30.   11Nov2022, Reduced oven temperature to 300F and vented steam.

31.   12Nov2022, A = 2.621” , Sample thickness = 2.206”, Diameter= 4.143, Weight = 2.5292lbs.

Results and Observations

1.       Slowly compressed for 6hrs. Heated for 216hrs. Slow Cool for 48 hr. Total process time 329hr.

2.       The sample was cracked open with a sharp knife and hammer, going slowly around the circumference of the sample approximately 3/4 inch from each end, exposing the fossils.

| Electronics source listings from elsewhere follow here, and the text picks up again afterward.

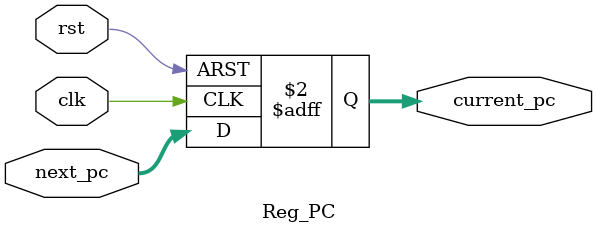
<source format=v>
module Reg_PC(
    input clk,
    input rst,
    input [31:0] next_pc,
    output reg [31:0] current_pc
);
    always @(posedge clk, posedge rst)begin
        if(rst)begin
            current_pc <= 32'd0;
        end
        else begin
            current_pc <= next_pc;
        end
    end
endmodule
</source>
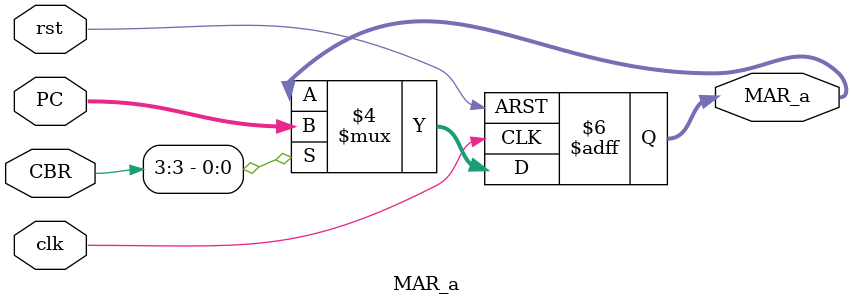
<source format=v>
`timescale 1ns / 1ps


module MAR_a(
input clk,
input rst,
input [21:0] CBR,
input [7:0] PC,
output reg [7:0] MAR_a
    );
    
    initial begin
    MAR_a <= 0;
    end
    
    always@(posedge clk or negedge rst)
    begin
        if(~rst)
            MAR_a <= 0;
        else
        begin
            if(CBR[3])
                MAR_a[7:0] <= PC[7:0];
        end
    end
endmodule

</source>
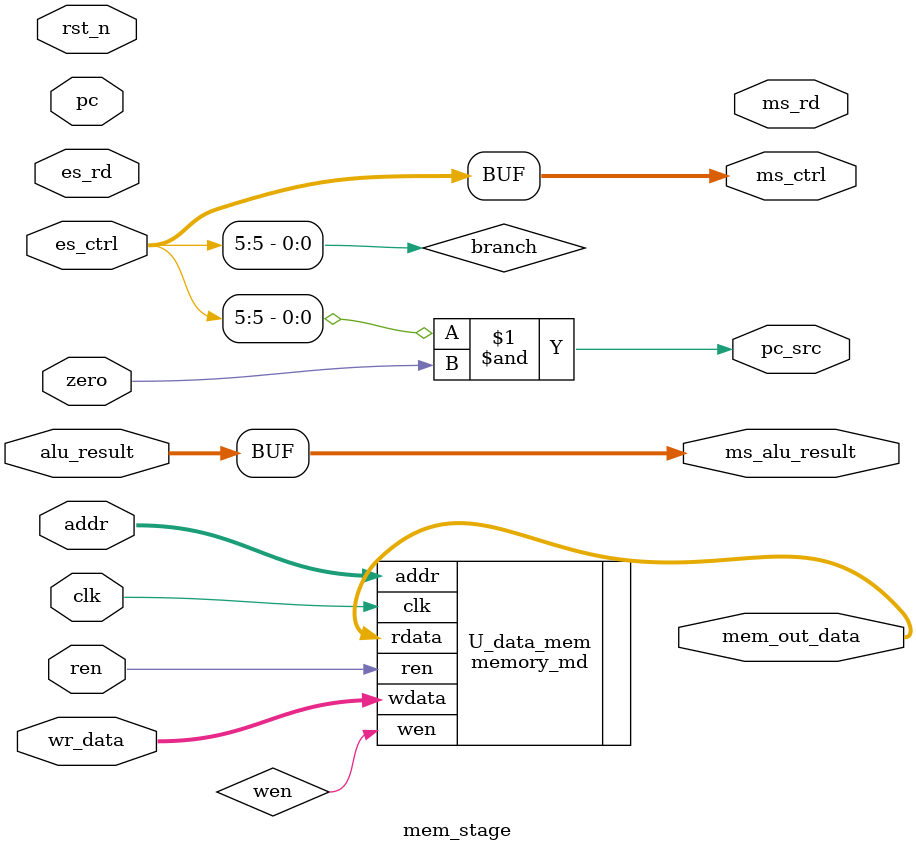
<source format=v>


module mem_stage (
	 input 			clk    // Clock
	,input 			rst_n  // Asynchronous reset active low
	
	,input 			ren

	,input  [31:0]  alu_result

	,input 	[31:0] 	addr
	,input 	[31:0] 	wr_data
	,output [31:0]  mem_out_data
	,output [31:0]  ms_alu_result

// rd for R type
	,input  [ 4:0]  es_rd
	,output [ 4:0]	ms_rd
	
	,input 	[ 5:0] 	es_ctrl
	,input 			pc
	,input 			zero
	,output 		pc_src

	,output [ 5:0]  ms_ctrl
);

wire   branch   	 = es_ctrl[5];
assign pc_src 		 = branch & zero;
assign ms_alu_result = alu_result;
assign ms_ctrl 		 = es_ctrl;

// data ram

localparam DEPTH = 1024;
memory_md #(
		.DEPTH(DEPTH)
	) U_data_mem (
		.clk   (clk),
		.ren   (ren),
		.wen   (wen),
		.addr  (addr),
		.wdata (wr_data),
		.rdata (mem_out_data)
	);


endmodule

</source>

3.       The limestone was very hard as in FX4 and FX5. Density measured 147 lb/ft^3. This density would fall into the “Medium Density Limestone” =136 to 160 lb/sqFt.

4.       Soaked two pieces in water and it would not dissolve. I could get it to come apart if the two pieces were rubbed together.

5.       Under a microscope there were no crystals of Pyrite on the fish remains as seen in FX#4.

6.       Under the microscope there appears to be small clusters of golden particles that appear to be Pyrite. These particles appear to be clumps of the iron powder that was transformed into Pyrite directly or at least on the surface of the particles.

7.       Need to better understand the chemistry or cementation rate/ conditions under which the Limestone powder binds together into a waterproof or weather resistant rock.

8.       It appears that 480F is ok with the Aflas and PTFE O-rings. Bolt torque needs to be 15- 20 ft-lbs. to prevent leakage.

9.       The two fish that decomposed for five weeks were very noticeably different from the four fresh fish. The skin around the belly and lower fin was beginning to fall off. It also seems that some of the partially decomposed flesh was absorbed into the matrix leaving a more pronounced skeleton and lack of skin and scales. The decomposed fish also had very little of the tail and dorsal fins remaining. The fresh fish had full imprints of all the fins and most of the scales visible.